Prime Minister of Kyrgyzstan's interim government, Roza Otunbayeva, confirmed Friday the United States could continue to operate its military transit center in the country.
"We have no intentions of dealing with the base now. We have more important priorities -- the lives of people and normalization in the republic and in Bishkek," Otunbayeva told reporters.
"So far, we are keeping all the existing understandings," she added.
Otunbayeva said one day earlier that the contract would not be affected for the moment by the regime change.
"Its status quo will remain in place," she said at a press conference, "Give us time and we will listen to all the sides and solve everything."
The base, at Manas international airport, is used to supply U.S. and NATO troops in Afghanistan.
Head of the CIS Institute's Central Asia department Andrei Grozin told the Interfax news agency the interim government was unlikely to shut down the base soon, and it would probably give priority to enhancing relations with Moscow.
"It is possible to say that the new leadership of Kyrgyzstan has effectively been recognized by Moscow," he said.
Earlier on Friday, a delegation led by deputy prime minister Almazbek Atambayev of the Kyrgyz interim government arrived in Moscow for talks with Russian officials on economic issues.

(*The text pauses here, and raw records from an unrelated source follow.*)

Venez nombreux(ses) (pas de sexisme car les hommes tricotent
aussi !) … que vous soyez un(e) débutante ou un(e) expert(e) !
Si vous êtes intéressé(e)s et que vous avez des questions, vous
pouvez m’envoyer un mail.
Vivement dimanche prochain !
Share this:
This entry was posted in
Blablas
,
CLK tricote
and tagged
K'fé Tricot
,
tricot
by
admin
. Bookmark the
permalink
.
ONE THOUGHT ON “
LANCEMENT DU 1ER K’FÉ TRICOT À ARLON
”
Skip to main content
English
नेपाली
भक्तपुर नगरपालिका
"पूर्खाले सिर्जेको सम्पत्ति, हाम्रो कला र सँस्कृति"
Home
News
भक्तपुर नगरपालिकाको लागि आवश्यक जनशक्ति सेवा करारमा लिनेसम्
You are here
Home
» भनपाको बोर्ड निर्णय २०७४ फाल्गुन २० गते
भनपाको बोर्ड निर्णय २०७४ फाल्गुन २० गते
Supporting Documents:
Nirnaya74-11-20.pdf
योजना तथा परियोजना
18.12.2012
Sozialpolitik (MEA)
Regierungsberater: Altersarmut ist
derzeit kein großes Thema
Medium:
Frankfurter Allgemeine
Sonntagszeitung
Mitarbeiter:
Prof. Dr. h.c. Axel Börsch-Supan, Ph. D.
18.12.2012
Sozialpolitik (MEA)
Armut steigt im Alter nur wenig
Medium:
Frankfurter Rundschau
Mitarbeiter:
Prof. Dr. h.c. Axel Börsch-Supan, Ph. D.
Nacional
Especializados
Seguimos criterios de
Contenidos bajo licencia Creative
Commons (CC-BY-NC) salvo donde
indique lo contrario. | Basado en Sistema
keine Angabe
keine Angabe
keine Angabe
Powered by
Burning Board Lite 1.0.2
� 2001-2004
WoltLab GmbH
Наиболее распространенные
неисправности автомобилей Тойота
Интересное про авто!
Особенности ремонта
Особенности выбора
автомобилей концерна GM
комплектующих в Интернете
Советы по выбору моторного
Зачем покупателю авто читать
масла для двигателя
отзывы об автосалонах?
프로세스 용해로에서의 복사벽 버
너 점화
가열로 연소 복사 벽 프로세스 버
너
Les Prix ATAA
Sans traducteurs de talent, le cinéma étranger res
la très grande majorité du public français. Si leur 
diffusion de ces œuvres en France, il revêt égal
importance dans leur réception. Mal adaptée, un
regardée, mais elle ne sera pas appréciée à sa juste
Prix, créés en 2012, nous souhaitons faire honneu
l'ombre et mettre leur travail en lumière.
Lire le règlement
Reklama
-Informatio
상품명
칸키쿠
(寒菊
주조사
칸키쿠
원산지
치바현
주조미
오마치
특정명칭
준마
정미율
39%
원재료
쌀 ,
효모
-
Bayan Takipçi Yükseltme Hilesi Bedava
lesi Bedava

They would probably discuss export duties on Russian petroleum products, said Russian parliament member Anton Belyakov.
Kyrgyz opposition parties claimed to have formed an interim coalition government on Thursday, while President Kurmanbek Bakiyev refused to step down after clashes that left at least 76 people dead and 1,520 others injured.
The opposition has previously said it wants to close the Manas base. It handles almost all U.S. personnel going into or out of Afghanistan, according to the Pentagon.
The Pentagon said Thursday that unrest in Kyrgyzstan didn't affect the base.
Last year, the Kyrgyz parliament voted against the U.S. and NATO presence at the air base but the U.S. was able to renogiate its continued presence. At that time, Defense Secretary Robert Gates said the base was important to the U.S. transportation effort, "but not essential."